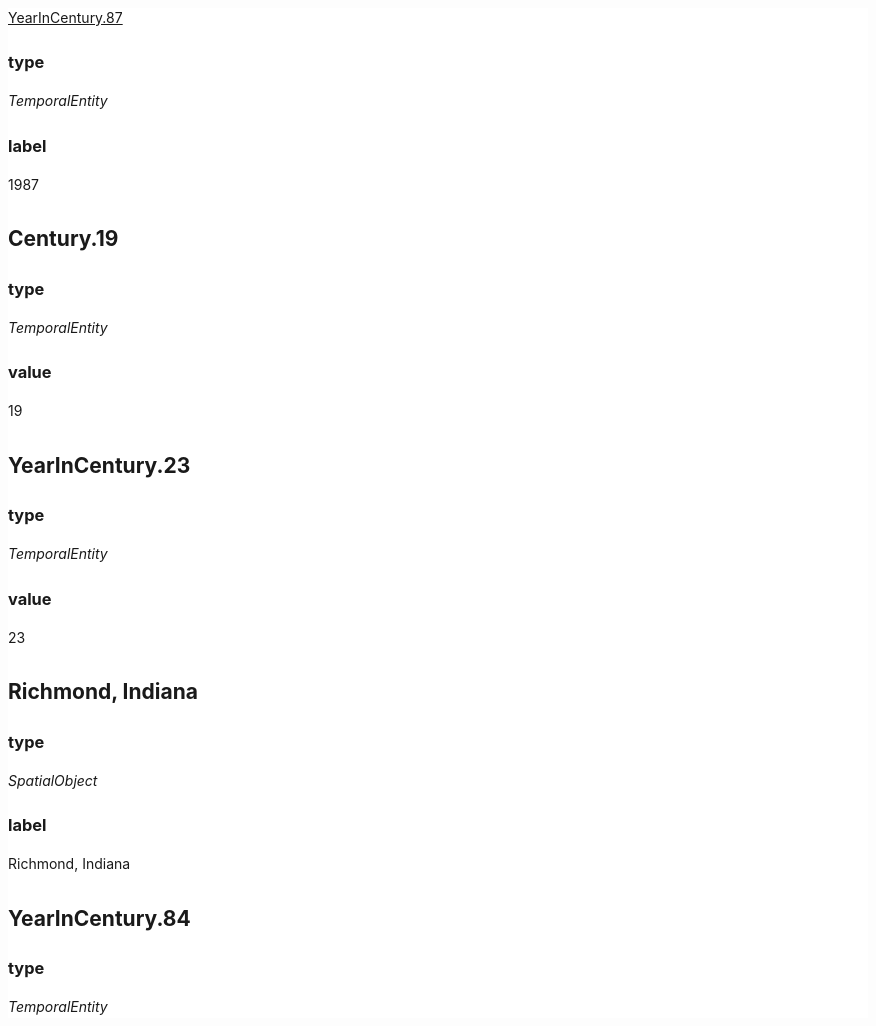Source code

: 
[YearInCentury.87](#YearInCentury.87)

### type


*TemporalEntity*

### label


1987

## Century.19

### type


*TemporalEntity*

### value


19

## YearInCentury.23

### type


*TemporalEntity*

### value


23

## Richmond, Indiana

### type


*SpatialObject*

### label


Richmond, Indiana

## YearInCentury.84

### type


*TemporalEntity*
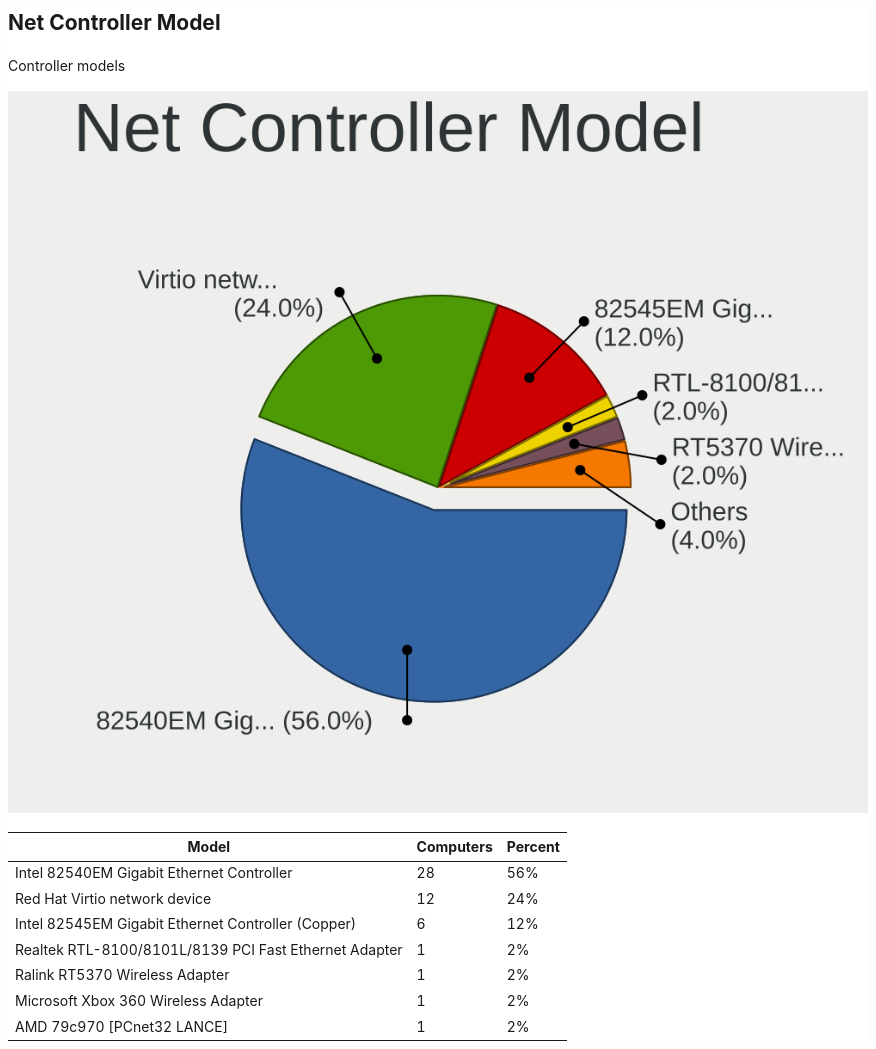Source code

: Net Controller Model
--------------------

Controller models

![Net Controller Model](./images/pie_chart/net_model.svg)


| Model                                                 | Computers | Percent |
|-------------------------------------------------------|-----------|---------|
| Intel 82540EM Gigabit Ethernet Controller             | 28        | 56%     |
| Red Hat Virtio network device                         | 12        | 24%     |
| Intel 82545EM Gigabit Ethernet Controller (Copper)    | 6         | 12%     |
| Realtek RTL-8100/8101L/8139 PCI Fast Ethernet Adapter | 1         | 2%      |
| Ralink RT5370 Wireless Adapter                        | 1         | 2%      |
| Microsoft Xbox 360 Wireless Adapter                   | 1         | 2%      |
| AMD 79c970 [PCnet32 LANCE]                            | 1         | 2%      |
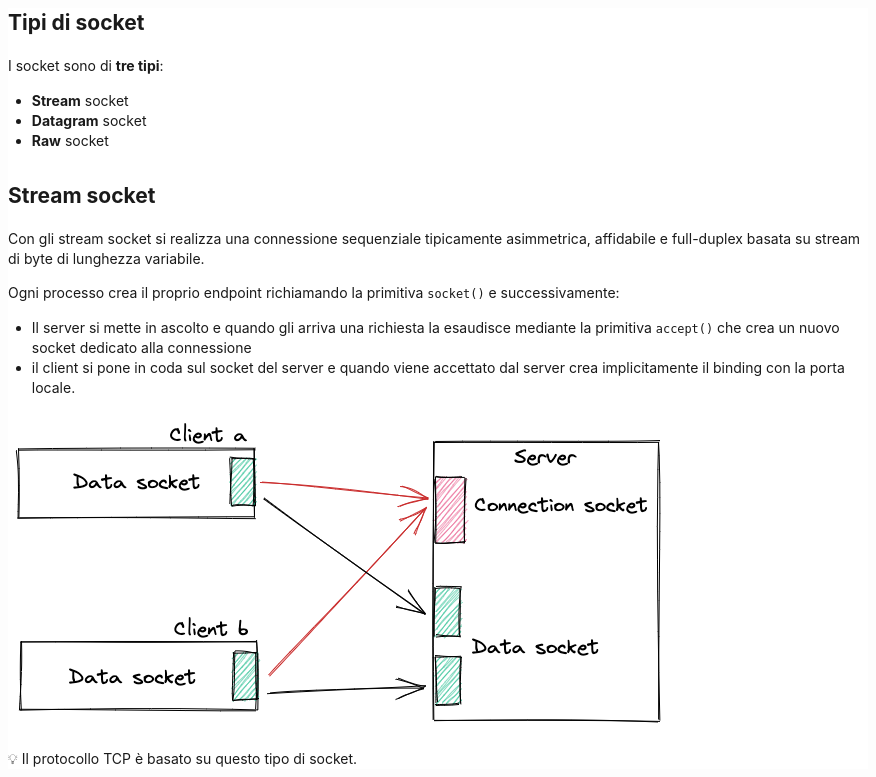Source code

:## Tipi di socket

I socket sono di **tre tipi**:

- **Stream** socket
- **Datagram** socket
- **Raw** socket

## Stream socket

Con gli stream socket si realizza una connessione sequenziale tipicamente asimmetrica, affidabile e full-duplex basata su stream di byte di lunghezza variabile.

Ogni processo crea il proprio endpoint richiamando la primitiva `socket()` e successivamente:

- Il server si mette in ascolto e quando gli arriva una richiesta la esaudisce mediante la primitiva `accept()` che crea un nuovo socket dedicato alla connessione
- il client si pone in coda sul socket del server e quando viene accettato dal server crea implicitamente il binding con la porta locale.

![Untitled](Esame%20di%20Stato%20-%20Terza%20prova%20-%205Ai%20IIS%20Silva%20Ricci%20b95bc3258db24c59bbc78eba1beb1a1c/Untitled%2020.png)

<aside>
💡 Il protocollo TCP è basato su questo tipo di socket.

</aside>
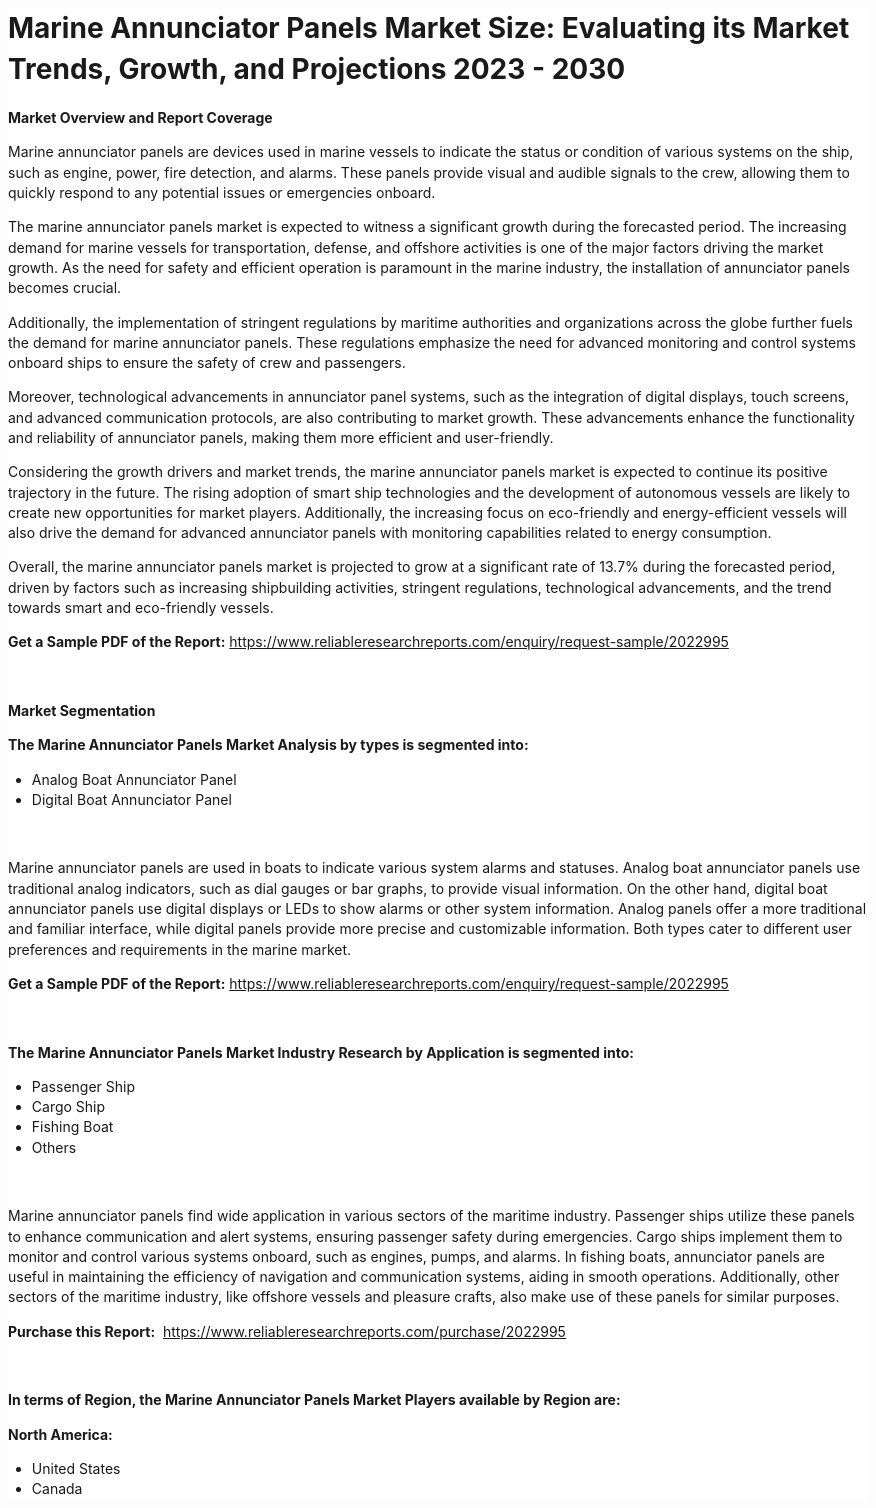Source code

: <p><h1>Marine Annunciator Panels Market Size: Evaluating its Market Trends, Growth, and Projections 2023 - 2030</h1></p><p><strong>Market Overview and Report Coverage</strong></p>
<p><p>Marine annunciator panels are devices used in marine vessels to indicate the status or condition of various systems on the ship, such as engine, power, fire detection, and alarms. These panels provide visual and audible signals to the crew, allowing them to quickly respond to any potential issues or emergencies onboard.</p><p>The marine annunciator panels market is expected to witness a significant growth during the forecasted period. The increasing demand for marine vessels for transportation, defense, and offshore activities is one of the major factors driving the market growth. As the need for safety and efficient operation is paramount in the marine industry, the installation of annunciator panels becomes crucial.</p><p>Additionally, the implementation of stringent regulations by maritime authorities and organizations across the globe further fuels the demand for marine annunciator panels. These regulations emphasize the need for advanced monitoring and control systems onboard ships to ensure the safety of crew and passengers.</p><p>Moreover, technological advancements in annunciator panel systems, such as the integration of digital displays, touch screens, and advanced communication protocols, are also contributing to market growth. These advancements enhance the functionality and reliability of annunciator panels, making them more efficient and user-friendly.</p><p>Considering the growth drivers and market trends, the marine annunciator panels market is expected to continue its positive trajectory in the future. The rising adoption of smart ship technologies and the development of autonomous vessels are likely to create new opportunities for market players. Additionally, the increasing focus on eco-friendly and energy-efficient vessels will also drive the demand for advanced annunciator panels with monitoring capabilities related to energy consumption.</p><p>Overall, the marine annunciator panels market is projected to grow at a significant rate of 13.7% during the forecasted period, driven by factors such as increasing shipbuilding activities, stringent regulations, technological advancements, and the trend towards smart and eco-friendly vessels.</p></p>
<p><strong>Get a Sample PDF of the Report:</strong> <a href="https://www.reliableresearchreports.com/enquiry/request-sample/2022995">https://www.reliableresearchreports.com/enquiry/request-sample/2022995</a></p>
<p>&nbsp;</p>
<p><strong>Market Segmentation</strong></p>
<p><strong>The Marine Annunciator Panels Market Analysis by types is segmented into:</strong></p>
<p><ul><li>Analog Boat Annunciator Panel</li><li>Digital Boat Annunciator Panel</li></ul></p>
<p>&nbsp;</p>
<p><p>Marine annunciator panels are used in boats to indicate various system alarms and statuses. Analog boat annunciator panels use traditional analog indicators, such as dial gauges or bar graphs, to provide visual information. On the other hand, digital boat annunciator panels use digital displays or LEDs to show alarms or other system information. Analog panels offer a more traditional and familiar interface, while digital panels provide more precise and customizable information. Both types cater to different user preferences and requirements in the marine market.</p></p>
<p><strong>Get a Sample PDF of the Report:</strong>&nbsp;<a href="https://www.reliableresearchreports.com/enquiry/request-sample/2022995">https://www.reliableresearchreports.com/enquiry/request-sample/2022995</a></p>
<p>&nbsp;</p>
<p><strong>The Marine Annunciator Panels Market Industry Research by Application is segmented into:</strong></p>
<p><ul><li>Passenger Ship</li><li>Cargo Ship</li><li>Fishing Boat</li><li>Others</li></ul></p>
<p>&nbsp;</p>
<p><p>Marine annunciator panels find wide application in various sectors of the maritime industry. Passenger ships utilize these panels to enhance communication and alert systems, ensuring passenger safety during emergencies. Cargo ships implement them to monitor and control various systems onboard, such as engines, pumps, and alarms. In fishing boats, annunciator panels are useful in maintaining the efficiency of navigation and communication systems, aiding in smooth operations. Additionally, other sectors of the maritime industry, like offshore vessels and pleasure crafts, also make use of these panels for similar purposes.</p></p>
<p><strong>Purchase this Report:</strong>&nbsp; <a href="https://www.reliableresearchreports.com/purchase/2022995">https://www.reliableresearchreports.com/purchase/2022995</a></p>
<p>&nbsp;</p>
<p><strong>In terms of Region, the Marine Annunciator Panels Market Players available by Region are:</strong></p>
<p>
    <p> <strong> North America: </strong>
        <ul>
            <li>United States</li>
            <li>Canada</li>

* * * * * * *

TASK - Show every line of the data that contains the string "Gigabit", matching case exactly.

ANSWER TO THE EXERCISE -
| Intel 82540EM Gigabit Ethernet Controller             | 28        | 56%     |
| Intel 82545EM Gigabit Ethernet Controller (Copper)    | 6         | 12%     |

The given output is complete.